I think it’s because we all have an innate need to be wanted, be belong to something or someone, and perhaps this is the way the future will be. I certainly hope not. So, my first piece of advice is to detox yourself and your family from social media. In terms of the Internet of Things, treat it like any other technology. Plan for it, understand how it works, investigate its weaknesses and ultimately learn how to protect yourself, your family and your business from any potential variabilities it may have.
Q13: What is a life hack that you’d like to share?
I’m a huge Star Trek fan. I remember an episode of Start Trek: The Next generation called Tapestry. In which Captain Picard is killed and encounters the character Q, played by John DeLancie. Appearing as God, Q listens to Picard’s tales of regret and agrees to give him another chance at life. So, after transporting him backwards to his early days in Starfleet Academy, Picard strives to avoid making the mistakes he made in his youth. But of course, he ends up changing so much that he actually unravels his life and when he’s finally returned to the Enterprise, he’s no longer the Captain.
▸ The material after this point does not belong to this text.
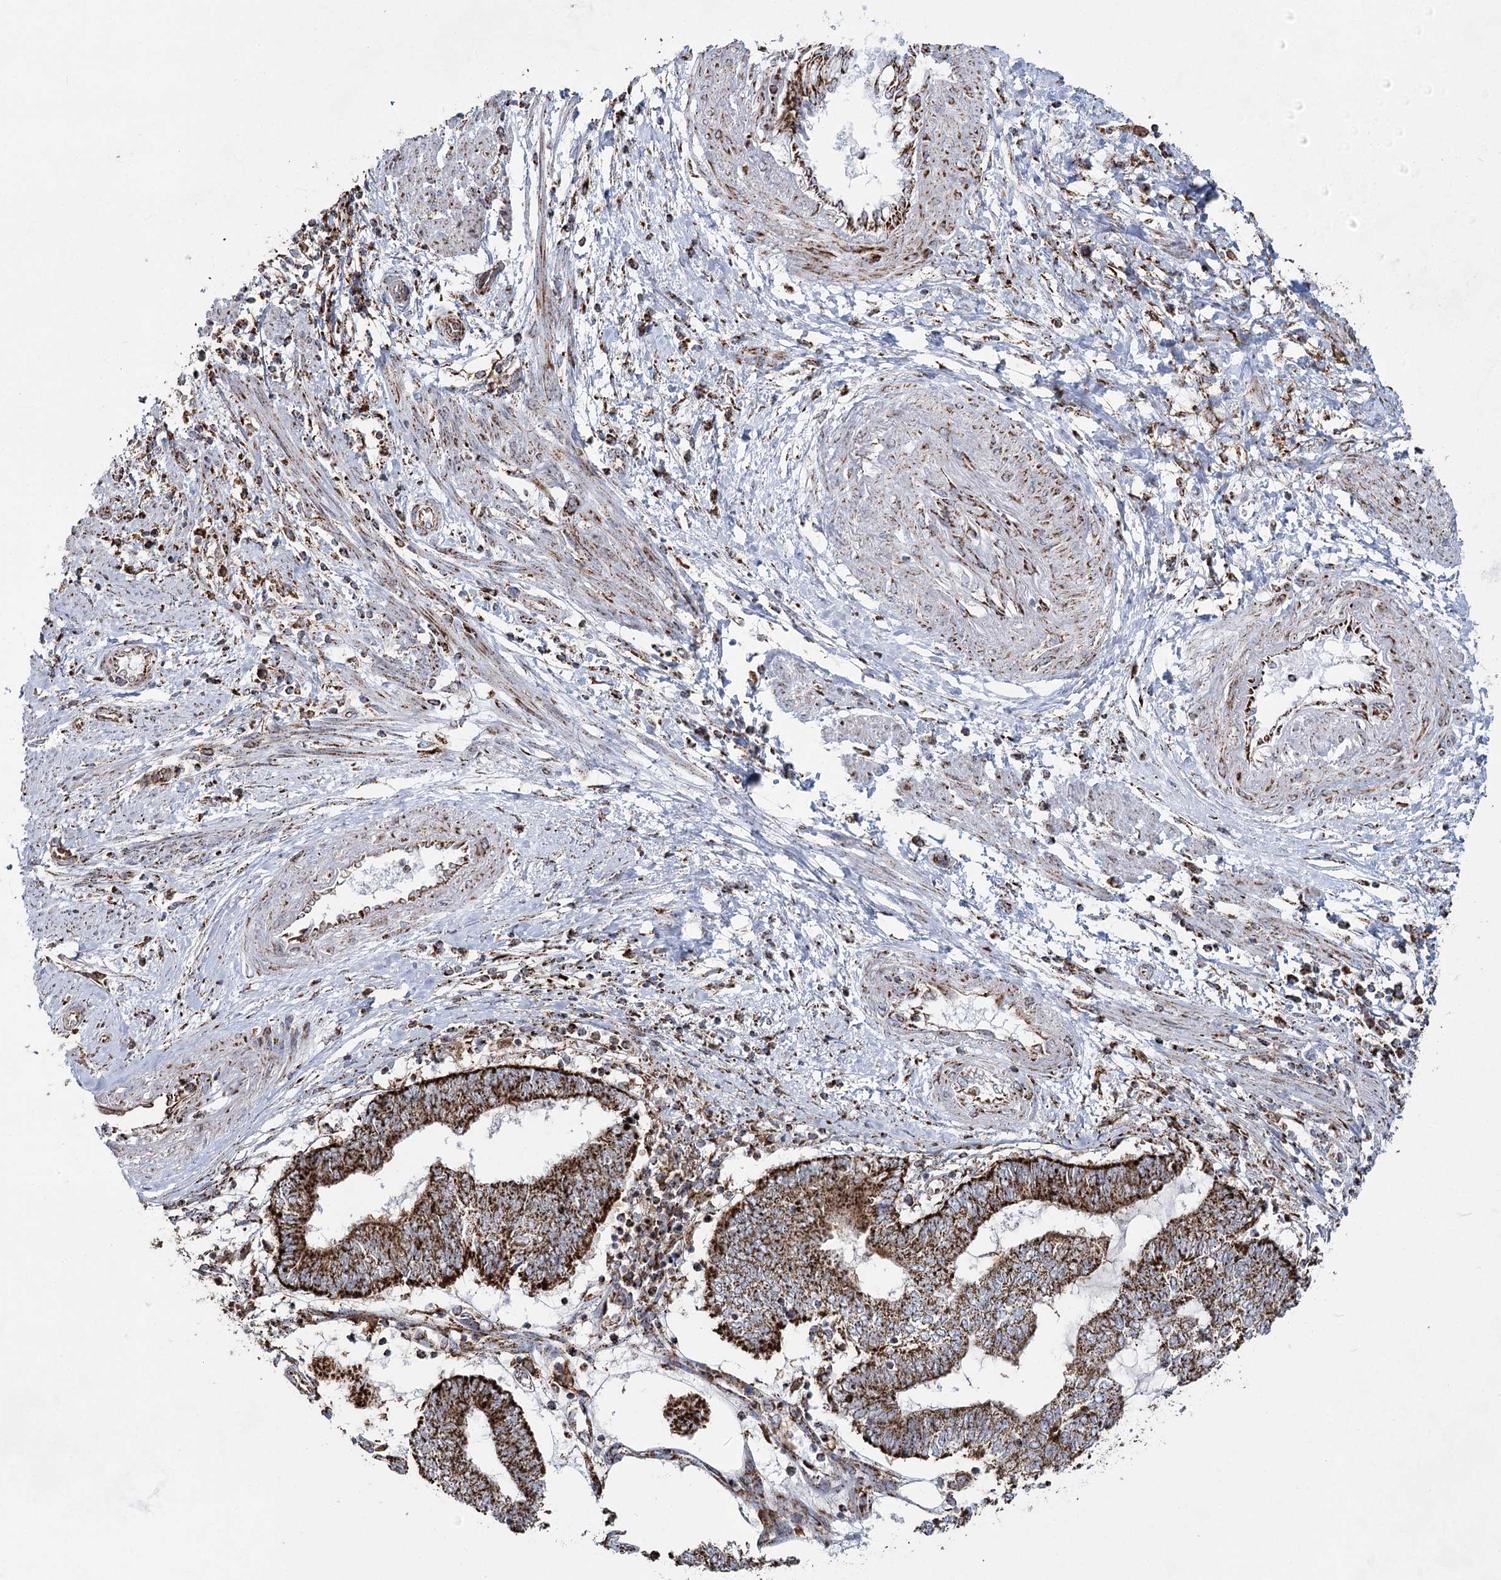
{"staining": {"intensity": "strong", "quantity": ">75%", "location": "cytoplasmic/membranous"}, "tissue": "endometrial cancer", "cell_type": "Tumor cells", "image_type": "cancer", "snomed": [{"axis": "morphology", "description": "Adenocarcinoma, NOS"}, {"axis": "topography", "description": "Uterus"}, {"axis": "topography", "description": "Endometrium"}], "caption": "This photomicrograph displays immunohistochemistry (IHC) staining of adenocarcinoma (endometrial), with high strong cytoplasmic/membranous expression in approximately >75% of tumor cells.", "gene": "CWF19L1", "patient": {"sex": "female", "age": 70}}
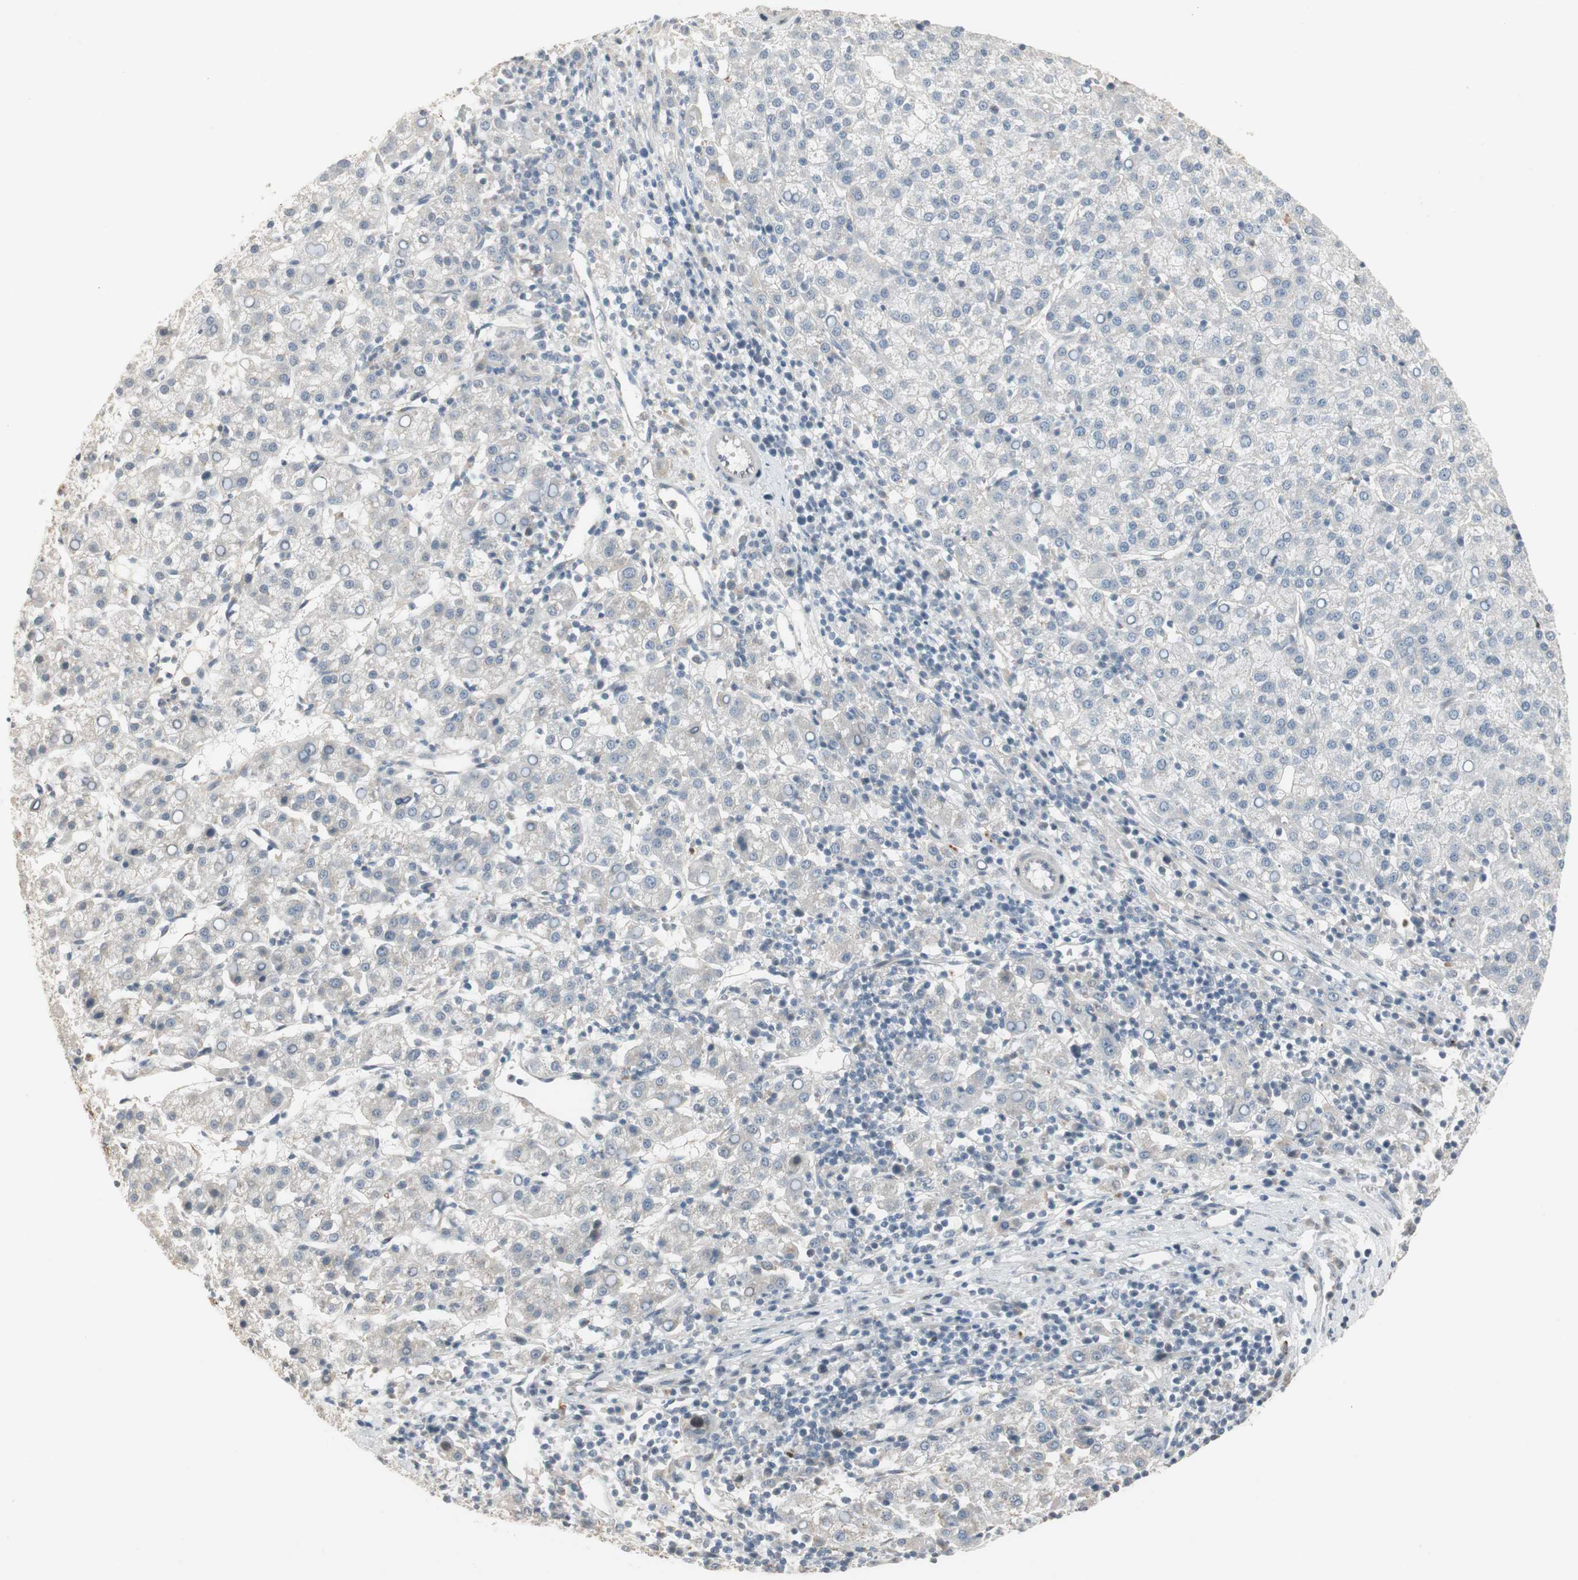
{"staining": {"intensity": "negative", "quantity": "none", "location": "none"}, "tissue": "liver cancer", "cell_type": "Tumor cells", "image_type": "cancer", "snomed": [{"axis": "morphology", "description": "Carcinoma, Hepatocellular, NOS"}, {"axis": "topography", "description": "Liver"}], "caption": "A micrograph of liver hepatocellular carcinoma stained for a protein demonstrates no brown staining in tumor cells. (Stains: DAB (3,3'-diaminobenzidine) immunohistochemistry (IHC) with hematoxylin counter stain, Microscopy: brightfield microscopy at high magnification).", "gene": "SNX4", "patient": {"sex": "female", "age": 58}}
He’s a junior officer. Of course, it all works out in the end, but the lesson here was that in life you have to step forward, you have to get noticed if you want to succeed. Otherwise your life will simply drift. Don’t live with regret, learn from it and move on otherwise it will consume you.
Q14: What is the biggest mistake you’ve ever made and how did you recover from it?
Gosh that’s a tough question, I’ve made a few, and it depends upon if you’re talking about technical mistakes or life mistakes. I guess we’re all guilty of those at some point. The biggest technical mistake I made was not too check that a back-up had been performed at one of my major clients. So, of course when I deleted their database by mistake, there was mayhem. They were crazy mad with me. It took 2 days and nights of hard work to get the data back. In the end it all worked out, and you’ll be surprised to know that they are still a great customer. I can tell you after that experience, I never made that or a similar mistake again.